Suunto 9: App and ecosystem
We’ve been fairly critical of Garmin Connect and Polar Flow over the years, but both platforms have recently undergone overhauls and are shaping up to be pretty good places to review your performance. Sadly, the Suunto experience still has a way to go.
There’s an all-new Suunto app, which feels like Strava from around five years ago. It’s visually underwhelming, and leaves all fitness tracking elements to a separate Movescount app – which means it’s for workouts only. But the fact that you can only set up Strava pairing via Movescount shows you what kind of ill-considered mess we’re facing here.
OK, that’s a little harsh. But the Suunto app is pretty basic – showing your workout history, which you can tap into to see relevant data. That element is fine, with all the graphs based on heart rate, topography, pace that you would expect.
The screen is dominated by your progress to a weekly workout goal measured in hours. That’s not a target I’ve ever adhered to, so this already feels wrong to us. What’s more, there’s precious little macro detail on your workout history – you can tap into the Diary tab to see graphs on your workout mins/steps/calories and sleep over the last day/week/month/year but it’s a pretty simplistic number, which will highlight whether you’re accumulating more or less.

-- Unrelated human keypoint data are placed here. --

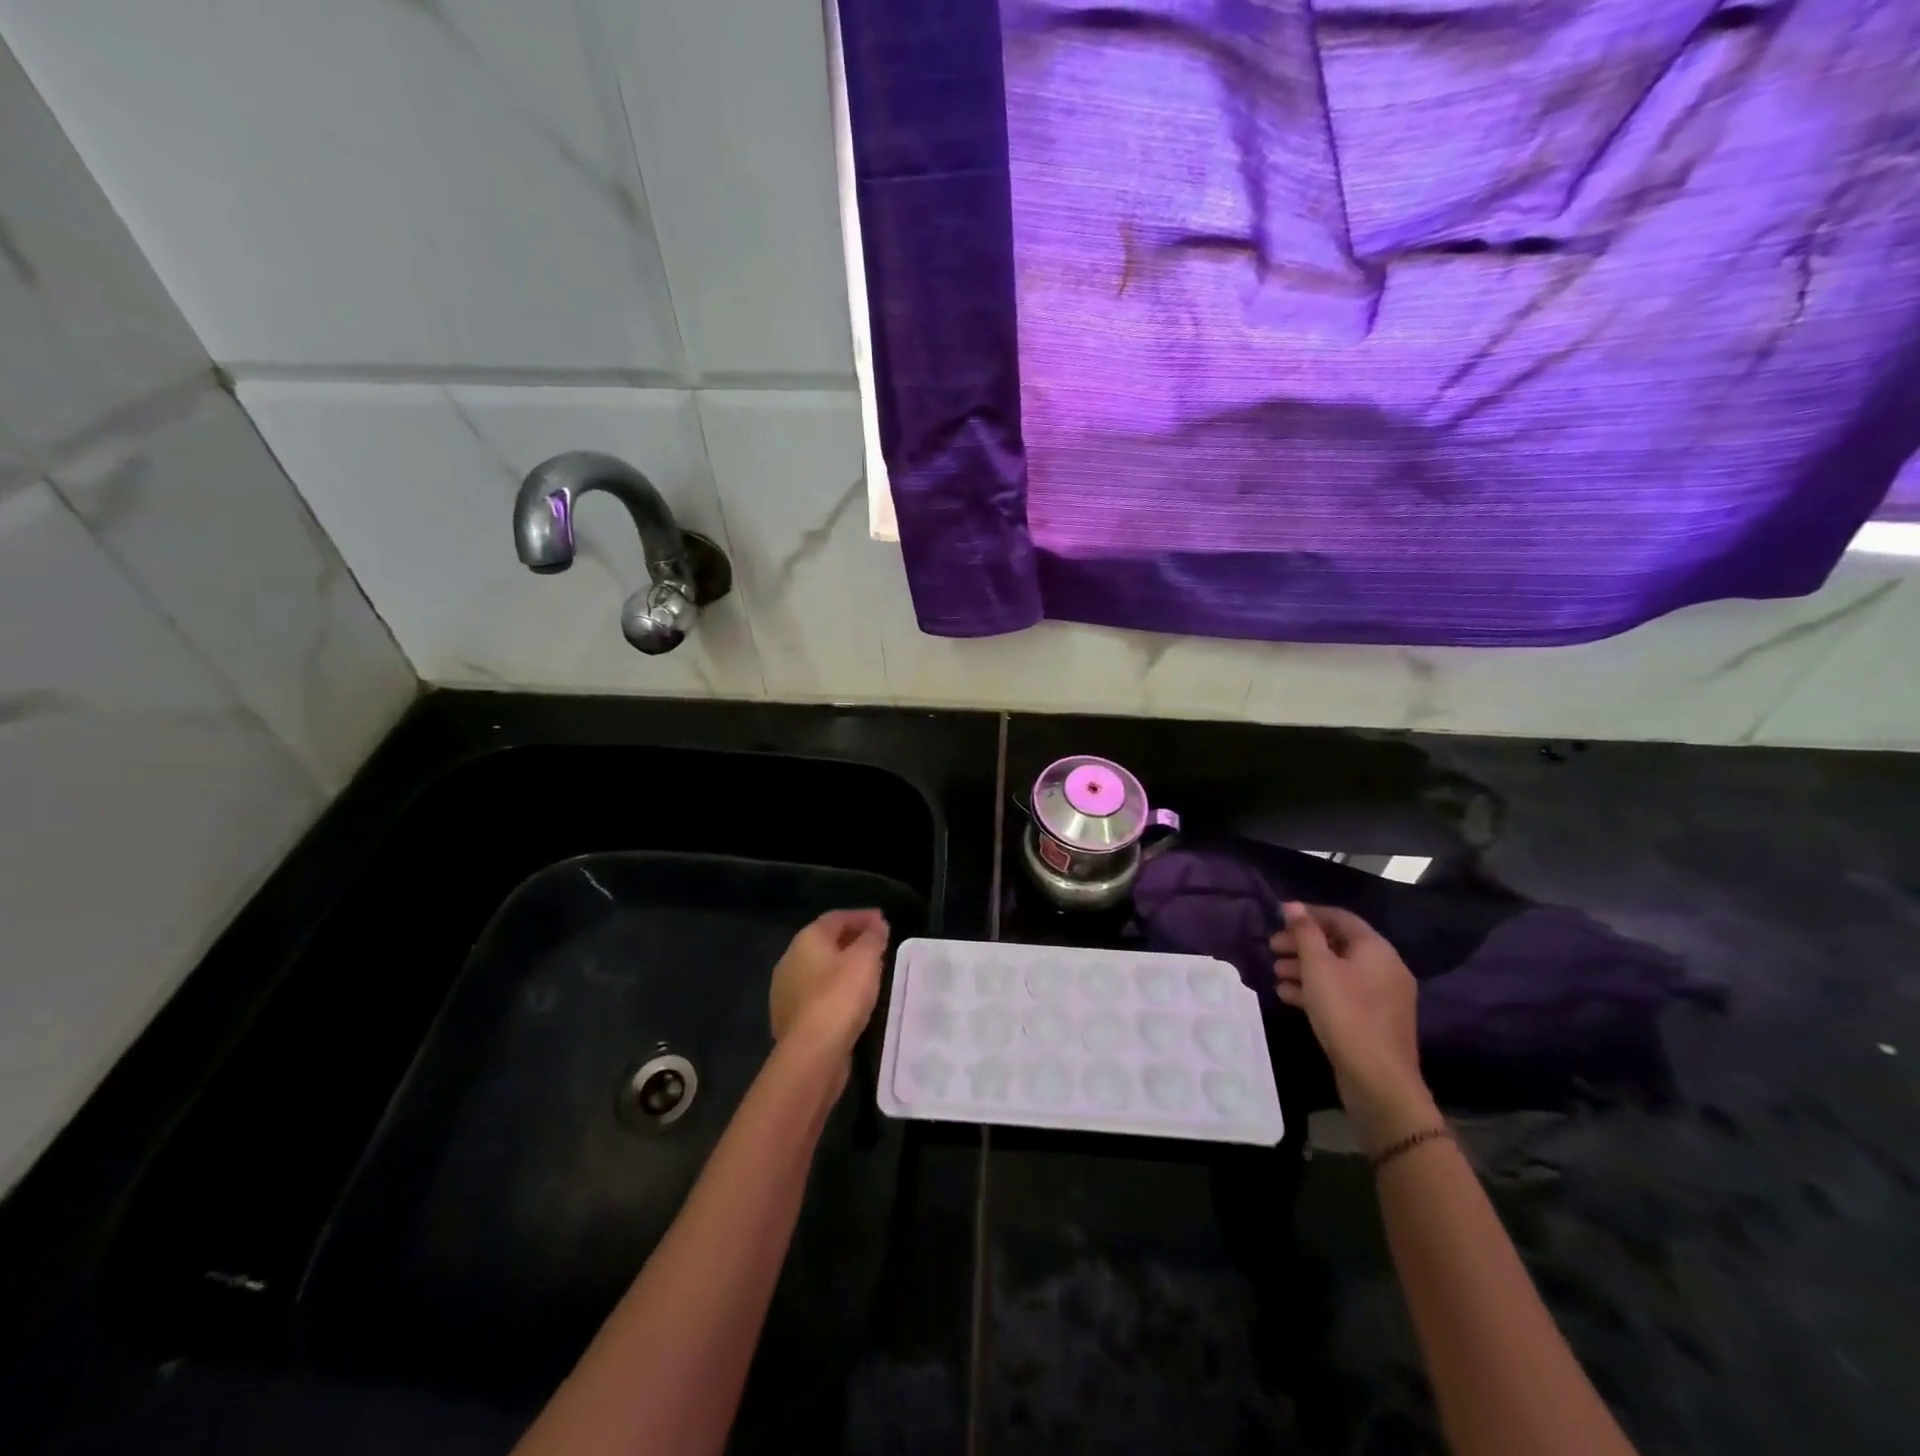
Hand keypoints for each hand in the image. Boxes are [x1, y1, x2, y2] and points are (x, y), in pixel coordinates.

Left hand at [769, 909, 889, 1062]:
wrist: (812, 1053)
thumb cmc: (840, 996)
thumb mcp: (865, 960)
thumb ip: (873, 938)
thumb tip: (876, 925)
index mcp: (806, 940)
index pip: (835, 918)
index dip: (861, 916)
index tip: (883, 921)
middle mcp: (790, 960)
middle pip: (825, 942)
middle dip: (852, 940)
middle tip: (877, 944)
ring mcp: (786, 991)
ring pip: (820, 969)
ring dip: (843, 966)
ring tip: (869, 971)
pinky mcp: (791, 1018)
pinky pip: (817, 993)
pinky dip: (835, 989)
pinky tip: (852, 999)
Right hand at [1270, 902, 1435, 1148]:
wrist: (1378, 1079)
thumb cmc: (1346, 1012)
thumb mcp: (1318, 967)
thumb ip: (1304, 933)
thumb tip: (1293, 906)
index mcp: (1376, 949)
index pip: (1340, 918)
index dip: (1309, 914)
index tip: (1278, 917)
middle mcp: (1384, 968)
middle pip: (1337, 945)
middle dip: (1302, 943)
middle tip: (1271, 947)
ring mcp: (1380, 996)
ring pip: (1337, 971)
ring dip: (1304, 968)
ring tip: (1275, 972)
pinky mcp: (1372, 1020)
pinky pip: (1341, 993)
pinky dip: (1315, 989)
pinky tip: (1287, 994)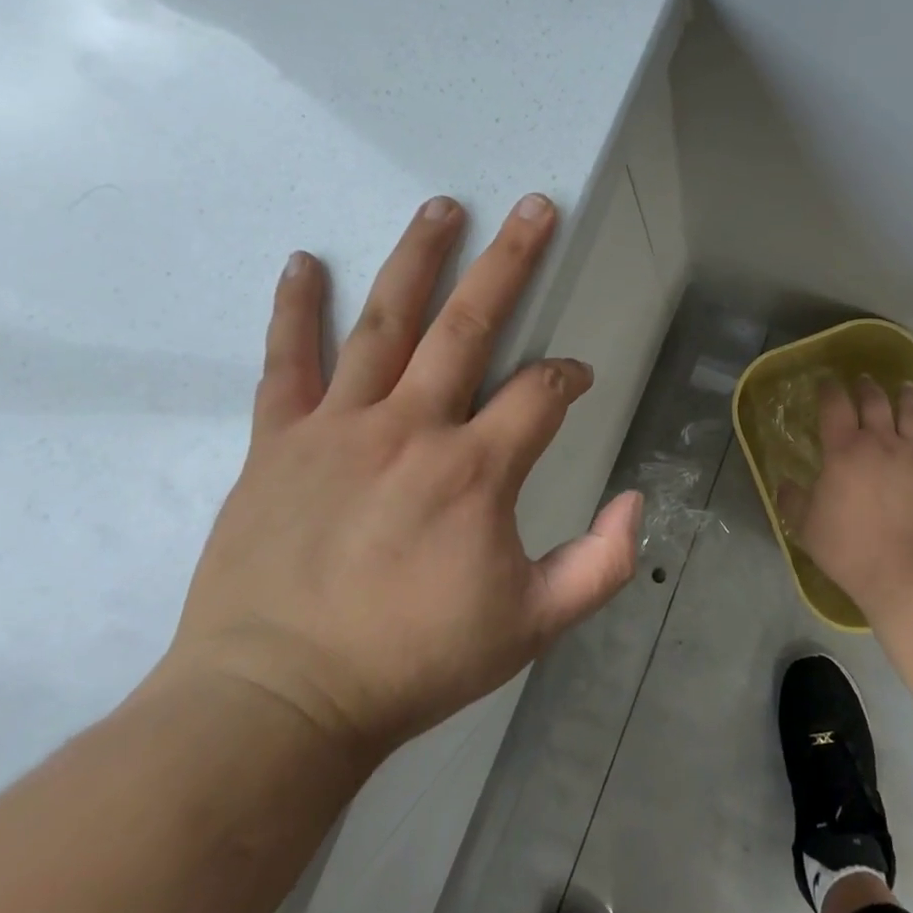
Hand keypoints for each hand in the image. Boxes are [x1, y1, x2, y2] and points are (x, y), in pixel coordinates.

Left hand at [159, 194, 642, 771]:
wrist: (275, 706)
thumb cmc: (411, 664)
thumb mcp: (532, 626)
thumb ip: (601, 563)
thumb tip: (637, 499)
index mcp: (475, 470)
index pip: (542, 392)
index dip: (569, 376)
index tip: (574, 379)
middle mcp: (413, 428)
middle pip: (471, 324)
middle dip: (510, 260)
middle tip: (533, 207)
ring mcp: (341, 427)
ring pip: (386, 322)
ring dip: (418, 258)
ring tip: (441, 206)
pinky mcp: (279, 441)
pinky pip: (286, 362)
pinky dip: (294, 309)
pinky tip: (303, 261)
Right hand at [777, 378, 912, 620]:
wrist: (911, 572)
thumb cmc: (852, 549)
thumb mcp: (807, 528)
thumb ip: (793, 501)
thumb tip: (782, 484)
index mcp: (844, 451)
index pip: (834, 406)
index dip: (829, 389)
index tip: (825, 381)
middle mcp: (881, 443)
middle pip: (875, 402)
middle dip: (867, 387)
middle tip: (864, 380)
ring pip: (912, 414)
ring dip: (906, 397)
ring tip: (904, 386)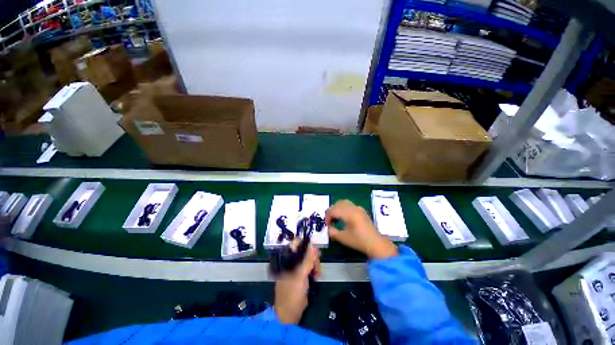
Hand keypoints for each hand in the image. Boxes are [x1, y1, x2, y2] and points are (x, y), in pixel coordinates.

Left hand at [274, 243, 319, 323]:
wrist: (290, 314)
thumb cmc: (292, 294)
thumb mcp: (300, 276)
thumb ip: (307, 260)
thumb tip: (313, 245)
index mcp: (286, 259)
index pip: (295, 244)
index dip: (305, 242)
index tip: (315, 245)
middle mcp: (291, 261)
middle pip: (304, 251)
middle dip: (313, 255)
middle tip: (317, 263)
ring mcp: (297, 268)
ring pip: (309, 259)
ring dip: (315, 264)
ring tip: (317, 273)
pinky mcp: (302, 275)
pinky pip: (310, 267)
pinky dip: (315, 269)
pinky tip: (317, 276)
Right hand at [325, 200, 397, 259]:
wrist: (376, 244)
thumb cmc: (359, 241)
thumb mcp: (343, 238)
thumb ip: (332, 231)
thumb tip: (327, 228)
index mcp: (349, 214)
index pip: (333, 210)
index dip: (328, 217)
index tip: (326, 225)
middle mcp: (353, 208)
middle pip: (338, 204)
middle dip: (331, 211)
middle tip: (329, 220)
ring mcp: (358, 208)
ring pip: (344, 202)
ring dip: (337, 208)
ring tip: (335, 217)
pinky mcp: (361, 210)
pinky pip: (349, 205)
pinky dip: (343, 208)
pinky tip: (343, 217)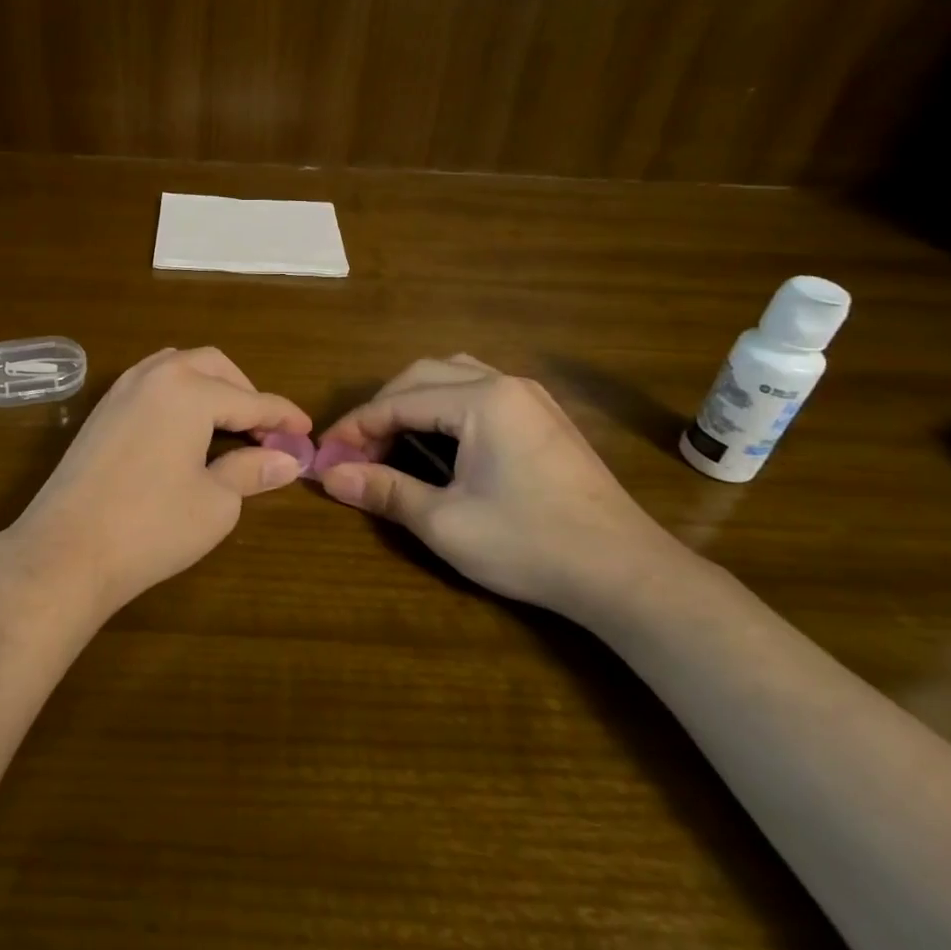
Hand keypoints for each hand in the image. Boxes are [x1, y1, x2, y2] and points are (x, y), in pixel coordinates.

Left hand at [1, 347, 310, 615]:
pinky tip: (184, 429)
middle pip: (214, 366)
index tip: (306, 431)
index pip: (251, 399)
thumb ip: (252, 471)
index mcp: (189, 390)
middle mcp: (155, 376)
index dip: (283, 416)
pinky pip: (151, 383)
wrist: (65, 551)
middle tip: (266, 430)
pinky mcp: (101, 411)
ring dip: (209, 386)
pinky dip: (178, 395)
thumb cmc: (151, 527)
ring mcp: (121, 390)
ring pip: (178, 367)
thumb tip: (288, 459)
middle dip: (245, 392)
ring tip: (227, 424)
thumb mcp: (216, 503)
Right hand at [315, 355, 691, 615]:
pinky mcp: (544, 417)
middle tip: (357, 452)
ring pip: (453, 376)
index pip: (398, 401)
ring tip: (392, 441)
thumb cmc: (530, 544)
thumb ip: (383, 490)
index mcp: (481, 400)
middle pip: (423, 375)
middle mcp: (506, 383)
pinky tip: (439, 442)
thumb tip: (328, 476)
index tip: (325, 457)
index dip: (355, 428)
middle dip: (382, 410)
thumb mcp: (444, 523)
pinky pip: (480, 390)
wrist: (625, 573)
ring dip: (413, 402)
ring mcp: (531, 397)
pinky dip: (444, 407)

There’s a Leaderboard where you can add Friends from Facebook, and there’s a Map tab which shows running/cycling/walking heat maps – very similar to Strava.
We’ve heard plenty of concerns around syncing – and that’s certainly an issue around Android. On iOS we found syncing to be fairly reliable – but with some odd quirks. A few runs uploaded without maps. And a hike seemed to be imported, but dated 3 years early and again, with no mapping. This was between runs that had synced perfectly. Weird.
In short, the newly-released Suunto app is way behind the competition – and doesn’t repay the hard work of the Suunto 9 out on the trails.